→ **Source passage**
‘How many times have people used the pen and paint brush because they couldn’t pull the trigger.’ Virginia Woolf.
In the autumn of 2026, my family met for a tenth family reunion. This time in Healesville. Family reunions can be a tense time depending on the family, when past and present come together in an unholy alliance between those who want to remember and those who prefer to forget. As if you could.
My family is no exception and given there are eight of us left and four of the eight came with partners, we were a hefty load of souls vying for attention. Each in our own way. The most silent among us, paradoxically the loudest. Seated on the sidelines seemingly observing the antics of those among us who speak out and occasionally brawl.
For such is the word we chose in our postmortem email discussion on the fracas that erupted when one in our midst decried a former prime minister for collecting millions of dollars on his watch. Seemingly confusing the Australian Prime Minister of yesteryear with the American president.
There’s no actual evidence for his assertion beyond some outlet like Sky News reporting as much, but after he spoke the furies ran wild in a post Covid stoush. We’ve seen it before, families ripped apart when some members refused the vaccine in the belief it might harm them, rather than save their lives, and some began to resent government intervention more than ever before, especially in our state of Victoria where ‘Dictator Dan’ became the prime minister’s title because he ordered a lockdown longer than elsewhere. To save lives.

→ **Extracted entries**
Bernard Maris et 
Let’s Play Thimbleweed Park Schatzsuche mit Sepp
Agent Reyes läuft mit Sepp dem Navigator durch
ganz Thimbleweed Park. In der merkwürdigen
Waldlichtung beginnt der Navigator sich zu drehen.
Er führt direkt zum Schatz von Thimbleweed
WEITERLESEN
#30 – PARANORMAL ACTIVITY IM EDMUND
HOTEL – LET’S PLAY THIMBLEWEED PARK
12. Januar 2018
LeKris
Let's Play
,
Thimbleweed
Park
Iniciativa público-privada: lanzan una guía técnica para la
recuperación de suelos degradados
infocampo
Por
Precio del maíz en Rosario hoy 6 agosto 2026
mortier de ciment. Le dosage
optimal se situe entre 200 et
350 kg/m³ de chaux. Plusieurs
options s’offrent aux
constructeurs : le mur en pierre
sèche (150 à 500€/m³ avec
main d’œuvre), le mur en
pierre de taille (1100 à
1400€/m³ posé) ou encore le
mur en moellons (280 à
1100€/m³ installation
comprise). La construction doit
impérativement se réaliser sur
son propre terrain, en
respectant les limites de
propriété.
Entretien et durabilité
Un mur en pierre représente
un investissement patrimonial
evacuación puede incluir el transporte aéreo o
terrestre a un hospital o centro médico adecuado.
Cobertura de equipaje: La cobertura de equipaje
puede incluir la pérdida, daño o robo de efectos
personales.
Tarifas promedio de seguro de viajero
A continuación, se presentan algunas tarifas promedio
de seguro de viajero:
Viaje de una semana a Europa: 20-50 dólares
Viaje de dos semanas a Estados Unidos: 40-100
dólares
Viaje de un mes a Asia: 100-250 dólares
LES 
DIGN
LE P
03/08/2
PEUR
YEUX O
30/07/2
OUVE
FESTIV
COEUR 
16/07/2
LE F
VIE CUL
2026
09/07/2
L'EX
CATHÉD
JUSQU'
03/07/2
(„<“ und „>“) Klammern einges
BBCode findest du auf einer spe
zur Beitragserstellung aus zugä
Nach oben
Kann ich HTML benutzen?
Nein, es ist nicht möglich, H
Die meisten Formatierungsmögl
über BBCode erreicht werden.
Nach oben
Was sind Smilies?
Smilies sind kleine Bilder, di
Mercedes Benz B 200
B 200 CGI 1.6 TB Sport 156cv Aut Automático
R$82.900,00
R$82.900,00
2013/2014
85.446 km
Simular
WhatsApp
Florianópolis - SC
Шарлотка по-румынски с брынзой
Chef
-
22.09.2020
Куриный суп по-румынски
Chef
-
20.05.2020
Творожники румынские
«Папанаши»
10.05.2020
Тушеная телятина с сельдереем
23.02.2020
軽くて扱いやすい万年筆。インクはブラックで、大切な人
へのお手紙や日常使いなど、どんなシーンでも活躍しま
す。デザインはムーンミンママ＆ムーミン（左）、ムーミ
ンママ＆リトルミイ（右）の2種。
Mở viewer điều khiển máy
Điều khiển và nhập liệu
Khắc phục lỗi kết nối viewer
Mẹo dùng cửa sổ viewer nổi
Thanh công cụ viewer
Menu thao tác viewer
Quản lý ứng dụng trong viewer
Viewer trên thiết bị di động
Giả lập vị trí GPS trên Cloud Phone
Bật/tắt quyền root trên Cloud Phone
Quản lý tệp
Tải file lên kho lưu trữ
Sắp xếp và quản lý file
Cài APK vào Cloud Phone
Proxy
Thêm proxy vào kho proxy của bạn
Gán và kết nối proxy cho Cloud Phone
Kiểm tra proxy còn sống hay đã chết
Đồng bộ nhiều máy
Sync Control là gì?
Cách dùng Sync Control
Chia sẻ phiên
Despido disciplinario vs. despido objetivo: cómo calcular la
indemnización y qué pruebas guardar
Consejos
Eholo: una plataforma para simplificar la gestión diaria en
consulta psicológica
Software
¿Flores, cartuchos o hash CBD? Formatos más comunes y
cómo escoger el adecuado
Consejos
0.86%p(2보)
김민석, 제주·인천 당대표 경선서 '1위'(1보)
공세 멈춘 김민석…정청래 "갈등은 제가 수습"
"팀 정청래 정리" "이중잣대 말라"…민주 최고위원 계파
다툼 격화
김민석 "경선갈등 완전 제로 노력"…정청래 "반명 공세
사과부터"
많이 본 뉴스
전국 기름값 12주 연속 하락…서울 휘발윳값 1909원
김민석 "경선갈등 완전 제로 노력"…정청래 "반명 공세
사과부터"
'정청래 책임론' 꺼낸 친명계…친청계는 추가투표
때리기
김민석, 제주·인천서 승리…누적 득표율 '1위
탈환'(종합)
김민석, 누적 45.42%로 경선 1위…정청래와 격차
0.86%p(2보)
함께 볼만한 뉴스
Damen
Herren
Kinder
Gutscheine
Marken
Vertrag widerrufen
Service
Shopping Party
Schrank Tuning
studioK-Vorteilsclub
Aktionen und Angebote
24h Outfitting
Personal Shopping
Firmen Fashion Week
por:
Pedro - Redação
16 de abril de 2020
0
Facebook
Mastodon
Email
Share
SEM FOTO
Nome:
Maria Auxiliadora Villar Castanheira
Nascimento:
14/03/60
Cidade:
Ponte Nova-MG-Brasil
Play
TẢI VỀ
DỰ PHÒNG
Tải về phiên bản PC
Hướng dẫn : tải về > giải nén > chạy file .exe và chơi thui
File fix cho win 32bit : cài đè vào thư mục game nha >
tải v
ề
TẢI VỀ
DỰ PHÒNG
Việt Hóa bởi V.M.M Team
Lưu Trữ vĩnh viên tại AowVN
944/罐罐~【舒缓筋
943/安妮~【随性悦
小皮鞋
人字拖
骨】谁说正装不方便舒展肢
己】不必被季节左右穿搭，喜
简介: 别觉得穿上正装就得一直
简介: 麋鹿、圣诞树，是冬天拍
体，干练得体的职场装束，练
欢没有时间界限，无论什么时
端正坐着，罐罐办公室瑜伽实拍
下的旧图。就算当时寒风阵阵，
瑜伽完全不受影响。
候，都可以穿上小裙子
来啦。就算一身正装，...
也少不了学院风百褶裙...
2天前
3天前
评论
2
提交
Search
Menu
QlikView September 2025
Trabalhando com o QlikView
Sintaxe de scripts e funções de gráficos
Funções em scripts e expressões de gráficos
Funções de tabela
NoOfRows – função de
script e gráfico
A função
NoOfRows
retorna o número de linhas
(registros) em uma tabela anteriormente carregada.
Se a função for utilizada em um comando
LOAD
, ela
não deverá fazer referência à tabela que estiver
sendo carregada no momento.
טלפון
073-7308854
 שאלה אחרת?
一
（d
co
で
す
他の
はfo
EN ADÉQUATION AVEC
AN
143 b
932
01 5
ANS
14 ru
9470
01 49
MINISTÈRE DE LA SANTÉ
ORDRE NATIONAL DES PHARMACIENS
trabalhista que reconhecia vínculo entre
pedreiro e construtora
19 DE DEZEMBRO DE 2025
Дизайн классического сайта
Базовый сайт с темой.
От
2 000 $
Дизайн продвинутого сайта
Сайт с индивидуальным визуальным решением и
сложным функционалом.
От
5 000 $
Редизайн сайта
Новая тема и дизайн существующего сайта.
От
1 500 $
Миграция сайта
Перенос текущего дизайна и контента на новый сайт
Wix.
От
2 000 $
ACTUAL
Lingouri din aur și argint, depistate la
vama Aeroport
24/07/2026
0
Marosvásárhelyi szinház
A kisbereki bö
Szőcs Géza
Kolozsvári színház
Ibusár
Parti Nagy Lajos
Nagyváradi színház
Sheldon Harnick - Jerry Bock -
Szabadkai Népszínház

→ **Problem description**
Quote the part of the family reunion passage that opens with the words "My family is" and closes with "the American president.". The material is separate from the family reunion passage.

→ **Result below**
My family is no exception and given there are eight of us left and four of the eight came with partners, we were a hefty load of souls vying for attention. Each in our own way. The most silent among us, paradoxically the loudest. Seated on the sidelines seemingly observing the antics of those among us who speak out and occasionally brawl.
For such is the word we chose in our postmortem email discussion on the fracas that erupted when one in our midst decried a former prime minister for collecting millions of dollars on his watch. Seemingly confusing the Australian Prime Minister of yesteryear with the American president.